O estado do Rio Grande do Sul tem sido omisso nesse campo de políticas públicas de adaptação aos desastres. Eles têm um plano de prevenção e desastres de 2017 que não saiu do papel.
Além disso, eles alteraram o código florestal do estado e, recentemente, o governador sancionou uma lei que flexibiliza o uso das APPs ao longo dos rios. Em tese, para criar reservatórios para época de seca. O cenário é complexo, mas se você flexibiliza a legislação ambiental, as regras que exigem cuidados com matas ciliares, com as encostas, as consequências disso são cenas como as que estamos assistindo.
Em 2021, o Congresso Nacional aprovou uma lei que dá aos municípios o poder de regulamentar as faixas de restrição à beira de rios, córregos, lagos e lagoas nos seus limites urbanos. Isso foi um grande retrocesso, porque nos municípios a pressão do mercado imobiliário é enorme. E é uma tendência de redução dessas áreas de proteção.
Acho interessante falar que no Congresso Nacional os representantes do Rio Grande do Sul costumam votar, em sua maioria, para desmontar a legislação ambiental. Você tem alguns parlamentares que atuam corretamente, mas a maioria da bancada dos estados da região Sul vota pelas demandas da bancada ruralista para desregular a legislação ambiental. Então, tanto o Congresso Nacional, quanto a Assembleia Legislativa contribuíram para piorar a situação.
Quais os impactos da atuação do legislativo, que aumentou o chamado “pacote da destruição” de cinco para 25 projetos de lei – incluindo cinco que buscam desmontar o Código Florestal, acabar com a Lei de Licenciamento Ambiental e com a reserva legal na Amazônia, por exemplo? Como a gente conecta essa atuação com situações extremas como essa no Sul do país?
A política ambiental é essencialmente regulatória. O governo não tem um monte de dinheiro para sair repassando como na área de saúde. Então, temos uma política para estabelecer regras, exigir autorizações e registros. E isso incomoda o setor empresarial e seus representantes no Congresso.
O direito ao meio ambiente ecologicamente equilibrado está no texto da nossa Constituição. E disso deriva uma série de regras, que passaram a ser vistas como entraves nos processos produtivos desenvolvidos com olhar para o passado, para a degradação. Se não corrigirmos esse modelo de produção, ele levará ao esgotamento dos recursos naturais, perda da biodiversidade, redução do volume dos recursos hídricos.
Quer dizer, o negacionismo de boa parte dos legisladores no Congresso Nacional e nos legislativos estaduais é um negacionismo que vai muito além de negar a crise climática. É um negacionismo sobre a importância da legislação ambiental e da política ambiental. Eles agem o tempo todo para destruir isso.

_O que fazer_
Por favor, dê continuidade ao texto sobre legislação ambiental e desastres no Rio Grande do Sul a partir da última frase dele. Os registros são um material à parte, sem ligação com o texto sobre legislação ambiental e desastres no Rio Grande do Sul.

_Conteúdo dos registros_
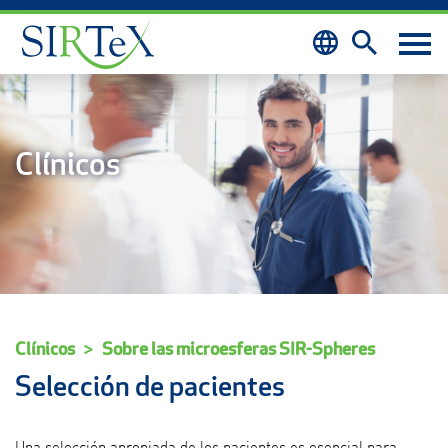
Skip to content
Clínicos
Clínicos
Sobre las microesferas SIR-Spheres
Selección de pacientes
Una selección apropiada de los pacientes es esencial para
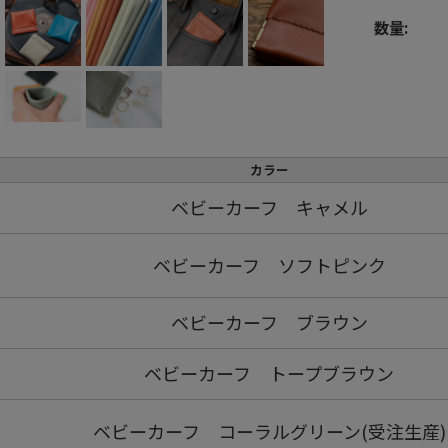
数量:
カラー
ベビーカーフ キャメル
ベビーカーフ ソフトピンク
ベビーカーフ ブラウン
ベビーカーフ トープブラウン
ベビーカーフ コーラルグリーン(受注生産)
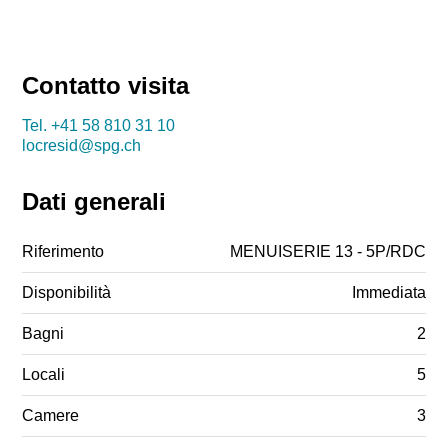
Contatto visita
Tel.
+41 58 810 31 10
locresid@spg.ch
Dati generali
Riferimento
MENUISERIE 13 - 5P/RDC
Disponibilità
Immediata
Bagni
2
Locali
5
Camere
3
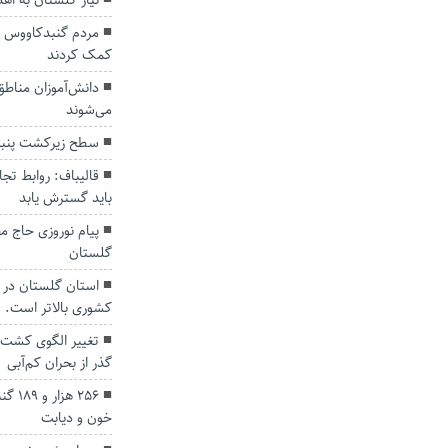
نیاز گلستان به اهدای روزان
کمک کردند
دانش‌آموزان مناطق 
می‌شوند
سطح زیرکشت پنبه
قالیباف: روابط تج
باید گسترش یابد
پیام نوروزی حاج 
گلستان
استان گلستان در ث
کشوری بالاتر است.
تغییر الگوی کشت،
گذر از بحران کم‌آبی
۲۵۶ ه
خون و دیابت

_Resposta da tarefa_
O chamado “pacote da destruição” tem diversos projetos de ataque à legislação ambiental. Gostaria de destacar o Projeto de Lei 2159/2021, que trata do licenciamento ambiental e torna o instrumento uma exceção ao invés de regra.
Importante dizer que o licenciamento ambiental é a principal ferramenta de prevenção de danos que o país tem. O PL prevê uma espécie de “auto licenciamento”. A empresa preenche um formulário e já imprime a licença sem estudo ambiental. A situação piora porque vários estados estão criando leis parecidas, eles chamam de licença por adesão e compromisso. A empresa recebe condicionantes sem verificar o território e as características específicas de cada empreendimento. Importante frisar que os estados respondem por 90% das licenças ambientais do país.
Nós estamos vendo um trabalho político fraco por parte do executivo para barrar esses retrocessos. O poder executivo tem um papel importante na articulação para tentar proteger a legislação ambiental. Não dá para aceitar que essas coisas sejam votadas sem uma reação grande do governo.
A legislação ambiental é muito importante não só para o Ministério do Meio Ambiente, mas para Esplanada toda porque não dá para falar em um país líder em termos ambientais – é essa a narrativa construída do presidente Lula desde a campanha –, e admitir esses retrocessos na legislação ambiental.
O quanto esses eventos extremos impactam de forma desigual a população? Vamos falar sobre racismo ambiental. População mais vulnerável, empobrecida, negra e populações tradicionais sentem mais os efeitos e por mais tempo?
Com certeza. Tanto povos indígenas, quanto quilombolas e outras populações tradicionais. São populações que vivem em interação direta com a floresta.
É uma outra forma de relação com a natureza. Quando acontece esses eventos, você tira não só onde eles vivem, mas toda a alma deles. E eles não têm recursos para enfrentar tudo. Então, é muito injusto sobre esse ponto de vista.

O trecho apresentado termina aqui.